======== DATA LISTING
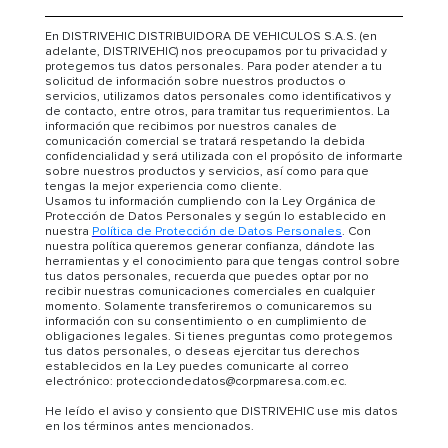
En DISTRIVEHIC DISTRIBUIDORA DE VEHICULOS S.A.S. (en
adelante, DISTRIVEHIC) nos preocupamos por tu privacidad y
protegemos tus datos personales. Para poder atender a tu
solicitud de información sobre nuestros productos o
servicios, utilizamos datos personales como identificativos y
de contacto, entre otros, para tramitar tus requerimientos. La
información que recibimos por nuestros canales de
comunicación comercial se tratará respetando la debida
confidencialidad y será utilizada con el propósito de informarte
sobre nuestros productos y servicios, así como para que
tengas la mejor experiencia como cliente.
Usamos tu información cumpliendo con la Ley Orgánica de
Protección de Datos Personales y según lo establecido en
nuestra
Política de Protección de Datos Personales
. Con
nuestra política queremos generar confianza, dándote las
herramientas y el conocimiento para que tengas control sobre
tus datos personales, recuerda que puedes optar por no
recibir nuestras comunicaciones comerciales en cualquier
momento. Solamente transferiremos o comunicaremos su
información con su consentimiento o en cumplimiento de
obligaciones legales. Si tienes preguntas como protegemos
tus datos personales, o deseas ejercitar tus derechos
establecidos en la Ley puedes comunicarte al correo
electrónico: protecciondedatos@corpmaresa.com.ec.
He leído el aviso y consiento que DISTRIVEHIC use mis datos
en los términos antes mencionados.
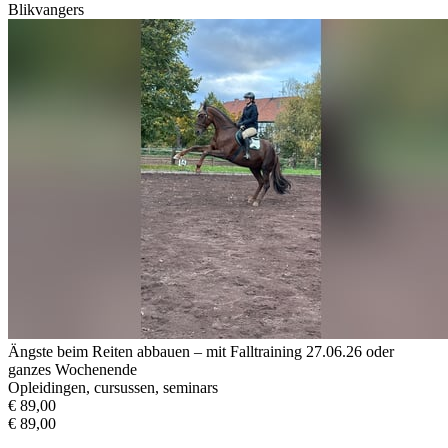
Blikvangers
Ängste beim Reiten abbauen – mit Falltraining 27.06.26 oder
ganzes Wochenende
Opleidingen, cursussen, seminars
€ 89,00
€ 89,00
================
- _WORK TASK_: Skip every image and output the remaining records exactly.

- _TASK RESULT_:
En DISTRIVEHIC DISTRIBUIDORA DE VEHICULOS S.A.S. (en
adelante, DISTRIVEHIC) nos preocupamos por tu privacidad y
protegemos tus datos personales. Para poder atender a tu
solicitud de información sobre nuestros productos o
servicios, utilizamos datos personales como identificativos y
de contacto, entre otros, para tramitar tus requerimientos. La
información que recibimos por nuestros canales de
comunicación comercial se tratará respetando la debida
confidencialidad y será utilizada con el propósito de informarte
sobre nuestros productos y servicios, así como para que
tengas la mejor experiencia como cliente.
Usamos tu información cumpliendo con la Ley Orgánica de
Protección de Datos Personales y según lo establecido en
nuestra
Política de Protección de Datos Personales
. Con
nuestra política queremos generar confianza, dándote las
herramientas y el conocimiento para que tengas control sobre
tus datos personales, recuerda que puedes optar por no
recibir nuestras comunicaciones comerciales en cualquier
momento. Solamente transferiremos o comunicaremos su
información con su consentimiento o en cumplimiento de
obligaciones legales. Si tienes preguntas como protegemos
tus datos personales, o deseas ejercitar tus derechos
establecidos en la Ley puedes comunicarte al correo
electrónico: protecciondedatos@corpmaresa.com.ec.
He leído el aviso y consiento que DISTRIVEHIC use mis datos
en los términos antes mencionados.
Blikvangers
Ängste beim Reiten abbauen – mit Falltraining 27.06.26 oder
ganzes Wochenende
Opleidingen, cursussen, seminars
€ 89,00
€ 89,00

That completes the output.